Definitions and Examples of uncivil, rude, boorish
Learn when and how to use these words with these examples!
Not polite or courteous; impolite or discourteous.
His uncivil behavior towards his colleagues made him unpopular at work.
Lacking in manners or politeness; impolite or discourteous.
It's rude to interrupt someone when they're speaking.
Rough and bad-mannered; coarse or uncouth.
His boorish behavior at the party embarrassed his friends.
Key Differences: uncivil vs rude vs boorish
- 1Uncivil implies a lack of politeness or courtesy.
- 2Rude suggests a lack of manners or respect for others.

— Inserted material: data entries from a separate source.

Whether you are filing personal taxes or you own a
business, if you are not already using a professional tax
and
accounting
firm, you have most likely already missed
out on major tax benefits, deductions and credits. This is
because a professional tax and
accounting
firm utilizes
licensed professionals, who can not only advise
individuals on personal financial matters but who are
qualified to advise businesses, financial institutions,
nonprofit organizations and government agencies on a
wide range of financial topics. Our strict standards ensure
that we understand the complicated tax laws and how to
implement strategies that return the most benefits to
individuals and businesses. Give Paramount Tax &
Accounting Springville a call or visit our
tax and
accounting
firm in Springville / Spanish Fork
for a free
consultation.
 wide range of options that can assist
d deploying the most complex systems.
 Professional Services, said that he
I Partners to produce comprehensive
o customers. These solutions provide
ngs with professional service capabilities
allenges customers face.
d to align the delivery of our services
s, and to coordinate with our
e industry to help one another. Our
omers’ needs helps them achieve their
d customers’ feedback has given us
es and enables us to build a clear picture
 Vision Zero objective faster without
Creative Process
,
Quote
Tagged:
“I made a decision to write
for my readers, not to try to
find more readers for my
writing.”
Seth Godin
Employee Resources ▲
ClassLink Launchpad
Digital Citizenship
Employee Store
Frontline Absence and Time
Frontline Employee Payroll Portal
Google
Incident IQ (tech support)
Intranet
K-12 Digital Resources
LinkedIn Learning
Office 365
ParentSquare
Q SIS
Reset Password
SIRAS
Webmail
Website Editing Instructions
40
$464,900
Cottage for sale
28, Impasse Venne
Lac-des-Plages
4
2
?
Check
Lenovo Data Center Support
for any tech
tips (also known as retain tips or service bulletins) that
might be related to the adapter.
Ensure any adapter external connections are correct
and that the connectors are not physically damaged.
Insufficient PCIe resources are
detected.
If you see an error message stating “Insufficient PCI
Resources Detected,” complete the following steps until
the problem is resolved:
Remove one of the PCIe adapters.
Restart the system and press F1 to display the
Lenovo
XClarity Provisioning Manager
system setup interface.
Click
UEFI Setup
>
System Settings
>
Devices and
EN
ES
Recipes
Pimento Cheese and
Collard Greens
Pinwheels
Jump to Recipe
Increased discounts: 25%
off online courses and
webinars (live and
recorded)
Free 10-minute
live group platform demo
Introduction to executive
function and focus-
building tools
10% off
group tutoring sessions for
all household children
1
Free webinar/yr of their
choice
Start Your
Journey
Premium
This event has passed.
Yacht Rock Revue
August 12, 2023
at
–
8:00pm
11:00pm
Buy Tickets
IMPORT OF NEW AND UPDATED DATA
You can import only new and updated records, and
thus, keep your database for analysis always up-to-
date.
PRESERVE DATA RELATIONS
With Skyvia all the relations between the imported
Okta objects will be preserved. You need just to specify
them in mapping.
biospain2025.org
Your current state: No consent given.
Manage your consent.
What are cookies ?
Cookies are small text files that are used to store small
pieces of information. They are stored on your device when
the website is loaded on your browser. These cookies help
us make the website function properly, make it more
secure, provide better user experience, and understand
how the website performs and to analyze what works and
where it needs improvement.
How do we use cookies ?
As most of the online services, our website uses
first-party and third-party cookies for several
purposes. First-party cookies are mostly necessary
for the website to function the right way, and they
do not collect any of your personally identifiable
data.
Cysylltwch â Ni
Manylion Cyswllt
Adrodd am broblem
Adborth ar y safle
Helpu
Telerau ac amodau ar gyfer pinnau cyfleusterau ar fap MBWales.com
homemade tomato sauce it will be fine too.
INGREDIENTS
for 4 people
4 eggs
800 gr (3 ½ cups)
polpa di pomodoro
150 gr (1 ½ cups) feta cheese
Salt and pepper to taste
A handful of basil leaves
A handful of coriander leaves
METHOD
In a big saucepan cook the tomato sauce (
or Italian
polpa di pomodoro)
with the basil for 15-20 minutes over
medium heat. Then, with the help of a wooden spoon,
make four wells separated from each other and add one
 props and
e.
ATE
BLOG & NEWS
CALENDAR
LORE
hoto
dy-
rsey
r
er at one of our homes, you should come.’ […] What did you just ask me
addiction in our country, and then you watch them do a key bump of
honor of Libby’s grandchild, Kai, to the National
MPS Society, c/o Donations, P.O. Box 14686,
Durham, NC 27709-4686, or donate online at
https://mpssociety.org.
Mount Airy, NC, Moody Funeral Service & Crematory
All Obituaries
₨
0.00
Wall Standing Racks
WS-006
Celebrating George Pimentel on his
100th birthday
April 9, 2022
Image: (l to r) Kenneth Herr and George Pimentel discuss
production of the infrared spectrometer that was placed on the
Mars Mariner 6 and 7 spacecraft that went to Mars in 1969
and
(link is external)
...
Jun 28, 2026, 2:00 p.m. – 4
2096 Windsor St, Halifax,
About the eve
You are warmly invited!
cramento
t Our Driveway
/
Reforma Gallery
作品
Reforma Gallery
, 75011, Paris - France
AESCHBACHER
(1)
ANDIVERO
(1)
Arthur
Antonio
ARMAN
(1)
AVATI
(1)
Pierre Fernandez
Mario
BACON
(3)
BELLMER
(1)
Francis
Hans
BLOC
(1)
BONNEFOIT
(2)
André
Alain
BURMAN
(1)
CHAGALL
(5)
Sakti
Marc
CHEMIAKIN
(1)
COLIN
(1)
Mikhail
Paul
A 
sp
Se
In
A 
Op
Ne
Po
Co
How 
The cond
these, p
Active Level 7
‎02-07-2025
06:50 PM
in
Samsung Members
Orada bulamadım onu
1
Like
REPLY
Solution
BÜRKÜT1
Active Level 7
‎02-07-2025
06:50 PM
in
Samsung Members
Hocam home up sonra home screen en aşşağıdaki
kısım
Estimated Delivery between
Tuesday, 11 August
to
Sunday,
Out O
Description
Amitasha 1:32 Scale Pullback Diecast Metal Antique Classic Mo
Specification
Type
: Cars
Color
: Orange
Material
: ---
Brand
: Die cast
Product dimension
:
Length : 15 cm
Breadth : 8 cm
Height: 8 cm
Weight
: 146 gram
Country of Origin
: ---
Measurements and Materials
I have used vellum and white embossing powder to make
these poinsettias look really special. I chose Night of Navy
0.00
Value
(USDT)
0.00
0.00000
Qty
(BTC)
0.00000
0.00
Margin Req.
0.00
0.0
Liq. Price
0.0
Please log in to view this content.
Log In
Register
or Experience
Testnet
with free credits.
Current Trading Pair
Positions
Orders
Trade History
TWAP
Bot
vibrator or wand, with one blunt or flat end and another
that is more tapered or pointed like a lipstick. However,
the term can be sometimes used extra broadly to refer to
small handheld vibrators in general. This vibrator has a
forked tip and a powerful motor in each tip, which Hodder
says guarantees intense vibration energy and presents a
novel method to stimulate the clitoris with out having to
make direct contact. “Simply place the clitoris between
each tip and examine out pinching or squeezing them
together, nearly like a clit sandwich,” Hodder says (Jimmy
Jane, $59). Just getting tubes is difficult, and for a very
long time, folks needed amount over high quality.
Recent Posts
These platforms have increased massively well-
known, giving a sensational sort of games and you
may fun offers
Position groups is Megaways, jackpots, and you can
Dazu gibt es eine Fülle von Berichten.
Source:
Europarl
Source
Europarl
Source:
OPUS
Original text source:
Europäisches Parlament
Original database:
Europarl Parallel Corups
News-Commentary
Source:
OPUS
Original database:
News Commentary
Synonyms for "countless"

- 3Boorish describes behavior that is rough, coarse, or uncultured.
Effective Usage of uncivil, rude, boorish
- 1Social Situations: Use these antonyms to describe behavior that is impolite or disrespectful.
- 2Workplace Communication: Incorporate these words to describe unprofessional or inappropriate behavior.
- 3Writing: Utilize these antonyms in narratives to create characters with distinct personalities and behaviors.
The antonyms of courtly describe behavior that is impolite, disrespectful, or lacking in manners. Uncivil implies a lack of politeness, rude suggests a lack of manners or respect, and boorish describes behavior that is rough or uncultured. Use these words to describe social situations, workplace communication, or to create characters with distinct personalities and behaviors in writing.